僕は、もっとも歴史を変えたのは、鉄道と工場ではないかと思います。
たしかに、もっと重要な歴史を変えた技術はたくさんあります。ルネサンスの火薬・羅針盤・活版印刷の発明、イギリスの議会制民主主義、フランスの啓蒙主義などがそれに当たります。
それらは歴史を大きく変えました。ですが、それは「世界において」であり、日本において何が一番日本社会を変えたかといえば、そうした発明や政治思想ではなく、鉄道や工場のような「社会インフラ」ではないかと思うのです。
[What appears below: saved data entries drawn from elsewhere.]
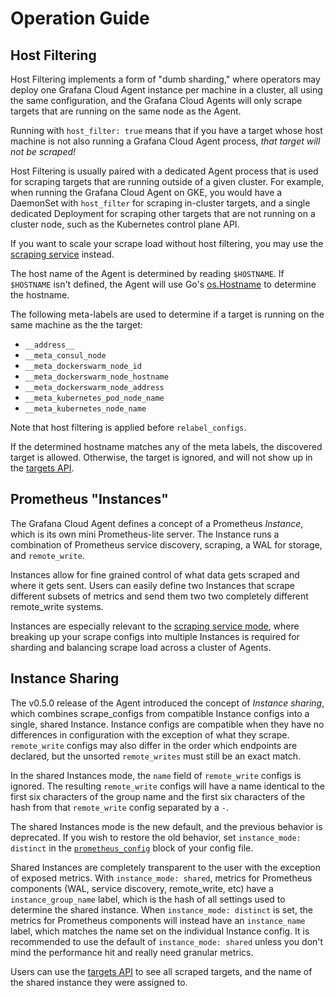 # Operation Guide

## Host Filtering 

Host Filtering implements a form of "dumb sharding," where operators may deploy
one Grafana Cloud Agent instance per machine in a cluster, all using the same
configuration, and the Grafana Cloud Agents will only scrape targets that are
running on the same node as the Agent. 

Running with `host_filter: true` means that if you have a target whose host
machine is not also running a Grafana Cloud Agent process, _that target will not
be scraped!_

Host Filtering is usually paired with a dedicated Agent process that is used for
scraping targets that are running outside of a given cluster. For example, when
running the Grafana Cloud Agent on GKE, you would have a DaemonSet with
`host_filter` for scraping in-cluster targets, and a single dedicated Deployment
for scraping other targets that are not running on a cluster node, such as the
Kubernetes control plane API.

If you want to scale your scrape load without host filtering, you may use the
[scraping service](./scraping-service.md) instead.

The host name of the Agent is determined by reading `$HOSTNAME`. If `$HOSTNAME`
isn't defined, the Agent will use Go's [os.Hostname](https://golang.org/pkg/os/#Hostname)
to determine the hostname.

The following meta-labels are used to determine if a target is running on the
same machine as the the target:

- `__address__`
- `__meta_consul_node`
- `__meta_dockerswarm_node_id`
- `__meta_dockerswarm_node_hostname`
- `__meta_dockerswarm_node_address`
- `__meta_kubernetes_pod_node_name`
- `__meta_kubernetes_node_name`

Note that host filtering is applied before `relabel_configs`. 

If the determined hostname matches any of the meta labels, the discovered target
is allowed. Otherwise, the target is ignored, and will not show up in the
[targets
API](https://github.com/grafana/agent/blob/master/docs/api.md#list-current-scrape-targets).

## Prometheus "Instances"

The Grafana Cloud Agent defines a concept of a Prometheus _Instance_, which is
its own mini Prometheus-lite server. The Instance runs a combination of
Prometheus service discovery, scraping, a WAL for storage, and `remote_write`.

Instances allow for fine grained control of what data gets scraped and where it
gets sent. Users can easily define two Instances that scrape different subsets
of metrics and send them two two completely different remote_write systems.

Instances are especially relevant to the [scraping service
mode](./scraping-service.md), where breaking up your scrape configs into
multiple Instances is required for sharding and balancing scrape load across a
cluster of Agents.

## Instance Sharing

The v0.5.0 release of the Agent introduced the concept of _Instance sharing_,
which combines scrape_configs from compatible Instance configs into a single,
shared Instance. Instance configs are compatible when they have no differences
in configuration with the exception of what they scrape. `remote_write` configs
may also differ in the order which endpoints are declared, but the unsorted
`remote_writes` must still be an exact match.

In the shared Instances mode, the `name` field of `remote_write` configs is
ignored. The resulting `remote_write` configs will have a name identical to the
first six characters of the group name and the first six characters of the hash
from that `remote_write` config separated by a `-`.

The shared Instances mode is the new default, and the previous behavior is
deprecated. If you wish to restore the old behavior, set `instance_mode:
distinct` in the
[`prometheus_config`](./configuration-reference.md#prometheus_config) block of
your config file.

Shared Instances are completely transparent to the user with the exception of
exposed metrics. With `instance_mode: shared`, metrics for Prometheus components
(WAL, service discovery, remote_write, etc) have a `instance_group_name` label,
which is the hash of all settings used to determine the shared instance. When
`instance_mode: distinct` is set, the metrics for Prometheus components will
instead have an `instance_name` label, which matches the name set on the
individual Instance config. It is recommended to use the default of
`instance_mode: shared` unless you don't mind the performance hit and really
need granular metrics.

Users can use the [targets API](./api.md#list-current-scrape-targets) to see all
scraped targets, and the name of the shared instance they were assigned to.

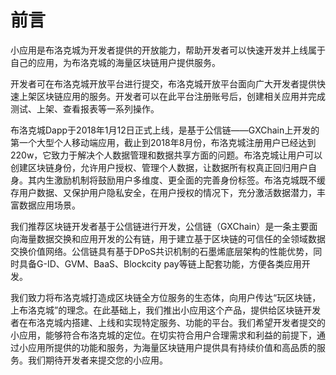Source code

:# 前言

小应用是布洛克城为开发者提供的开放能力，帮助开发者可以快速开发并上线属于自己的应用，为布洛克城的海量区块链用户提供服务。

开发者可在布洛克城开放平台进行提交，布洛克城开放平台面向广大开发者提供快速上架区块链应用的服务。开发者可以在此平台注册账号后，创建相关应用并完成测试、上架、查看报表等一系列操作。

布洛克城Dapp于2018年1月12日正式上线，是基于公信链——GXChain上开发的第一个大型个人移动端应用，截止到2018年8月份，布洛克城注册用户已经达到220w，它致力于解决个人数据管理和数据共享方面的问题。布洛克城让用户可以创建区块链身份，允许用户授权、管理个人数据，让数据所有权真正回归用户自身。其内生激励机制将鼓励用户多维度、更全面的完善身份标签。布洛克城既不缓存用户数据、又保护用户隐私安全，在用户授权的情况下，充分激活数据潜力，丰富数据应用场景。

我们推荐区块链开发者基于公信链进行开发，公信链（GXChain）是一条主要面向海量数据交换和应用开发的公有链，用于建立基于区块链的可信任的全领域数据交换价值网络。公信链具有基于DPoS共识机制的石墨烯底层架构的性能优势，同时具备G-ID、GVM、BaaS、Blockcity pay等链上配套功能，方便各类应用开发。

我们致力将布洛克城打造成区块链全方位服务的生态体，向用户传达“玩区块链，上布洛克城”的理念。在此基础上，我们推出小应用这个产品，提供给区块链开发者在布洛克城内搭建、上线和实现特定服务、功能的平台。我们希望开发者提交的小应用，能够符合布洛克城的定位。在切实符合用户合理需求和利益的前提下，通过小应用所提供的功能和服务，为海量区块链用户提供具有持续价值和高品质的服务。我们期待开发者来提交您的小应用。
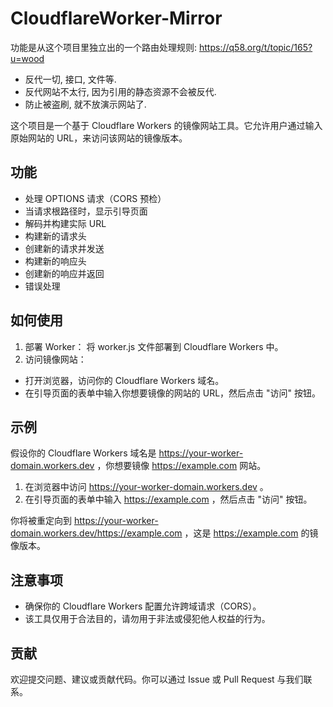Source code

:# CloudflareWorker-Mirror

功能是从这个项目里独立出的一个路由处理规则: https://q58.org/t/topic/165?u=wood

- 反代一切, 接口, 文件等.
- 反代网站不太行, 因为引用的静态资源不会被反代. 
- 防止被盗刷, 就不放演示网站了.

这个项目是一个基于 Cloudflare Workers 的镜像网站工具。它允许用户通过输入原始网站的 URL，来访问该网站的镜像版本。

## 功能

- 处理 OPTIONS 请求（CORS 预检）
- 当请求根路径时，显示引导页面
- 解码并构建实际 URL
- 构建新的请求头
- 创建新的请求并发送
- 构建新的响应头
- 创建新的响应并返回
- 错误处理

## 如何使用

1. 部署 Worker：
  将 worker.js 文件部署到 Cloudflare Workers 中。
2. 访问镜像网站：
  - 打开浏览器，访问你的 Cloudflare Workers 域名。
  - 在引导页面的表单中输入你想要镜像的网站的 URL，然后点击 "访问" 按钮。

## 示例

假设你的 Cloudflare Workers 域名是 https://your-worker-domain.workers.dev ，你想要镜像 https://example.com 网站。

1. 在浏览器中访问 https://your-worker-domain.workers.dev 。
2. 在引导页面的表单中输入 https://example.com ，然后点击 "访问" 按钮。

你将被重定向到 https://your-worker-domain.workers.dev/https://example.com ，这是 https://example.com 的镜像版本。

## 注意事项

- 确保你的 Cloudflare Workers 配置允许跨域请求（CORS）。
- 该工具仅用于合法目的，请勿用于非法或侵犯他人权益的行为。

## 贡献

欢迎提交问题、建议或贡献代码。你可以通过 Issue 或 Pull Request 与我们联系。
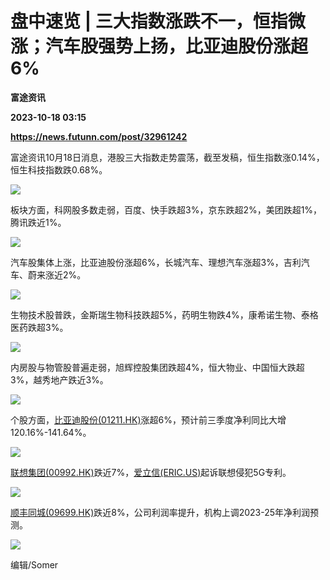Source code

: # 盘中速览 | 三大指数涨跌不一，恒指微涨；汽车股强势上扬，比亚迪股份涨超6%
**富途资讯**

**2023-10-18 03:15**

**https://news.futunn.com/post/32961242**

富途资讯10月18日消息，港股三大指数走势震荡，截至发稿，恒生指数涨0.14%，恒生科技指数跌0.68%。

![](https://postimg.futunn.com/16975961906169099353813.png)

板块方面，科网股多数走弱，百度、快手跌超3%，京东跌超2%，美团跌超1%，腾讯跌近1%。

![](https://postimg.futunn.com/16975957527414349974601.png)

汽车股集体上涨，比亚迪股份涨超6%，长城汽车、理想汽车涨超3%，吉利汽车、蔚来涨近2%。

![](https://postimg.futunn.com/16975958562299728819634.png)

生物技术股普跌，金斯瑞生物科技跌超5%，药明生物跌4%，康希诺生物、泰格医药跌超3%。

![](https://postimg.futunn.com/16975958091685897431458.png)

内房股与物管股普遍走弱，旭辉控股集团跌超4%，恒大物业、中国恒大跌超3%，越秀地产跌近3%。

![](https://postimg.futunn.com/16975959587834881813231.png)

个股方面，[比亚迪股份(01211.HK)](https://www.futunn.com/quote/stock?m=hk&code=01211)涨超6%，预计前三季度净利同比大增120.16%-141.64%。

![](https://postimg.futunn.com/1697596031693700141564.png)

[联想集团(00992.HK)](https://www.futunn.com/quote/stock?m=hk&code=00992)跌近7%，[爱立信(ERIC.US)](https://www.futunn.com/quote/stock?m=us&code=ERIC)起诉联想侵犯5G专利。

![](https://postimg.futunn.com/16975961066198561117609.png)

[顺丰同城(09699.HK)](https://www.futunn.com/quote/stock?m=hk&code=09699)跌近8%，公司利润率提升，机构上调2023-25年净利润预测。

![](https://postimg.futunn.com/16975961720552228131302.png)

编辑/Somer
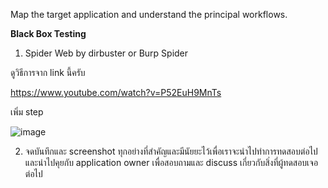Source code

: Map the target application and understand the principal workflows.

**Black Box Testing**

1. Spider Web by dirbuster or Burp Spider

ดูวิธีการจาก link นี้ครับ

https://www.youtube.com/watch?v=P52EuH9MnTs

เพิ่ม step 

![image](https://user-images.githubusercontent.com/60565002/73827175-aa8a2900-4831-11ea-8243-c9044bfb903f.png)

2. จดบันทึกและ screenshot ทุกอย่างที่สำคัญและมีนัยยะไว้เพื่อเราจะนำไปทำการทดสอบต่อไปและนำไปคุยกับ application owner เพื่อสอบถามและ discuss เกี่ยวกับสิ่งที่ผู้ทดสอบเจอต่อไป


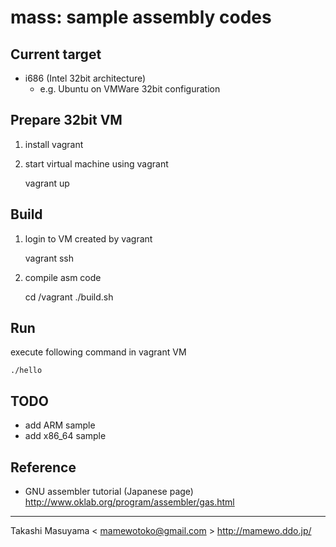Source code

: mass: sample assembly codes
==========================

Current target
--------------

* i686 (Intel 32bit architecture)
    * e.g. Ubuntu on VMWare 32bit configuration

Prepare 32bit VM
-----------------
1. install vagrant
2. start virtual machine using vagrant

    vagrant up

Build
--------------

1. login to VM created by vagrant

    vagrant ssh


2. compile asm code

    cd /vagrant
    ./build.sh

Run
--------------

execute following command in vagrant VM

    ./hello

TODO
-------------

- add ARM sample
- add x86_64 sample

Reference
-------------
- GNU assembler tutorial (Japanese page)
  <http://www.oklab.org/program/assembler/gas.html>

----
Takashi Masuyama < mamewotoko@gmail.com >
http://mamewo.ddo.jp/
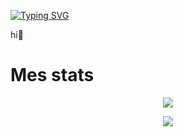 

[![Typing SVG](https://readme-typing-svg.herokuapp.com?font=Fira+Code&size=30&pause=1000&color=00F723&center=true&vCenter=true&random=false&width=435&lines=%F0%9F%95%B5%EF%B8%8F+CSIRT+Analyst;%E2%AD%90+Self-Hosting;%F0%9F%A7%91%E2%80%8D%F0%9F%92%BBDeveloppment)](https://git.io/typing-svg)

hi👋

# Mes stats
<p align="center">
  <img src="https://github-readme-stats.vercel.app/api?username=0xtter&theme=vue-dark&show_icons=true" style="text-align:center"></img>
</p>
<p align="center">
  <img src="https://github-readme-stats.vercel.app/api/top-langs/?username=0xtter&theme=cobalt&show_icons=true">
</p>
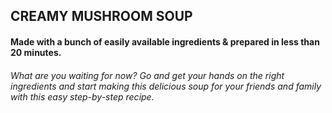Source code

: ## CREAMY MUSHROOM SOUP
#### Made with a bunch of easily available ingredients & prepared in less than 20 minutes. 
###### What are you waiting for now? Go and get your hands on the right ingredients and start making this delicious soup for your friends and family with this easy step-by-step recipe.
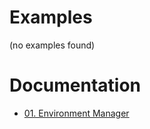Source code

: 
# Examples

(no examples found)

# Documentation

* [01. Environment Manager
](envmgr/manager.md)


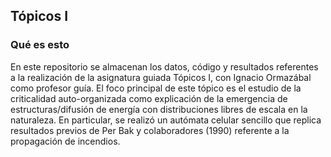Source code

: Tópicos I
---

### Qué es esto

En este repositorio se almacenan los datos, código y resultados referentes a la realización de la asignatura guiada Tópicos I, con Ignacio Ormazábal como profesor guía. El foco principal de este
tópico es el estudio de la criticalidad auto-organizada como explicación de la emergencia de estructuras/difusión de energía con distribuciones libres de escala en la naturaleza.
En particular, se realizó un autómata celular sencillo que replica resultados previos de Per Bak y colaboradores (1990) referente a la propagación de incendios.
鉄道は、一気に人々の生活領域を結び付けました。新鮮な魚が山間部の田舎でも、鉄道が通っていれば食べられるようになり、また大陸を横断して「世界の大きさを小さくした」のです。
また、工場は新しい労働と大量生産を可能にしました。「安く、大量にものがある」ということは、古代の国からは考えられません。
そして、労働の仕組みは変わり、マルクスの言うように「大量の疎外された道具のように扱われる人々」を生み出しました。
よって、僕はあえて、鉄道と工場を「歴史を変えた重要ファクター」と考えるのです。
僕は、近代の歴史が「自由」や「人間中心」のものになった理由は、ルネサンスや宗教改革の影響もあるとは思いますが、大航海時代の新大陸発見によってアメリカ大陸が発見され、そのアメリカ大陸で、「自由かつ解放された国家」であるアメリカ合衆国が誕生したことが大きな要因だと思います。
ヨーロッパの王権主義から解放されたアメリカでは、あらゆる出身国からの人々の受け入れを歓迎し、「わたしたちの自由な国を作るのだ」という、気概がありました。
このアメリカ合衆国という新しい存在が、ヨーロッパを「自由」へと推し進める要因になったのだと思います。
一方でアメリカという「解放された存在」を見ながら、イギリスやフランスの国民は「腐敗した王権主義」を目の前にして、「アメリカのような自由な国家を作りたい」と思って、イギリス市民革命やフランス革命を成し遂げたのではないでしょうか。